Good luck. Sending up a prayer for healing, patience and optimism for you. - Jean

Jump to this post

Replies to "Hi Faye, I can appreciate your “oh, no!” reaction to your dermatologist’s proposal to do repeat..."

@jnb I'm sorry for your loss. That must be devastating, but know that you are so appreciated here and doing good by sharing your experience and helping others. Talking openly about cancer saves lives when we encourage others to take action on screenings, prevention, and advocating for themselves and family members. You are a real asset to the community.

I wanted to share with you that at the time my husband was undergoing his melanoma removal surgery at Northwestern, they were doing a study about using immunotherapy sooner for a stage 2 melanoma cancer. My husband's was stage 2a that had broken through the skin. He didn't participate because of a long drive into Chicago in crazy traffic and needing to work, but the results are that doing the standard immunotherapy for a stage 3 reduces the risk of cancer re-occurrence if done at stage 2 I think by about 25% if I remember correctly. I wasn't sure what type of cancer you had, but wanted to share that news.

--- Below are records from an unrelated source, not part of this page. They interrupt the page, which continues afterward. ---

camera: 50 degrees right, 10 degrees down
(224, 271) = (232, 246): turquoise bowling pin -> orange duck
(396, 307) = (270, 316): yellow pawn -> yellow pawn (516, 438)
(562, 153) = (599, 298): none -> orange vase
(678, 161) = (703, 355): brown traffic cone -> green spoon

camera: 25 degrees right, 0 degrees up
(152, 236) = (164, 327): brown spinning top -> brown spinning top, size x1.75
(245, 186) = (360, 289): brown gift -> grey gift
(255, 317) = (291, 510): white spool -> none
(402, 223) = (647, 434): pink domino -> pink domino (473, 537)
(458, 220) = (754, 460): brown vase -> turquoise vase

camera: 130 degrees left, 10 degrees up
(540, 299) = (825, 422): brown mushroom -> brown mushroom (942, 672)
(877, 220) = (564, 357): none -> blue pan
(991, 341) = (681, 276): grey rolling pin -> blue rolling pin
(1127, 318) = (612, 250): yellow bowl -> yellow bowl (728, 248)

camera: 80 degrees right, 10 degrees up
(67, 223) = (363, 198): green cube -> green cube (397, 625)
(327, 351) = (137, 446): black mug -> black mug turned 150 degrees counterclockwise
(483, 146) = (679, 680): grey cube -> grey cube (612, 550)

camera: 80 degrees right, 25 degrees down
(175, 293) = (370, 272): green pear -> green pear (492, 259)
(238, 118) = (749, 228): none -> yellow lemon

There is also a genetic test from Castle labs that Northwestern did at no cost to us even though insurance wouldn't cover it. This gives a rating for cancer risks for certain types of cancer. My husband's risk is high. His surgical oncologist will follow his care for 10 years.

We also both had colonoscopies this week, and my hubby had a lot of polyps removed. I had one. We are going to need to be more vigilant about doing those too because you prevent cancer by removing the precancerous type.

Keep asking questions of your doctors. Thanks for your tips on healing.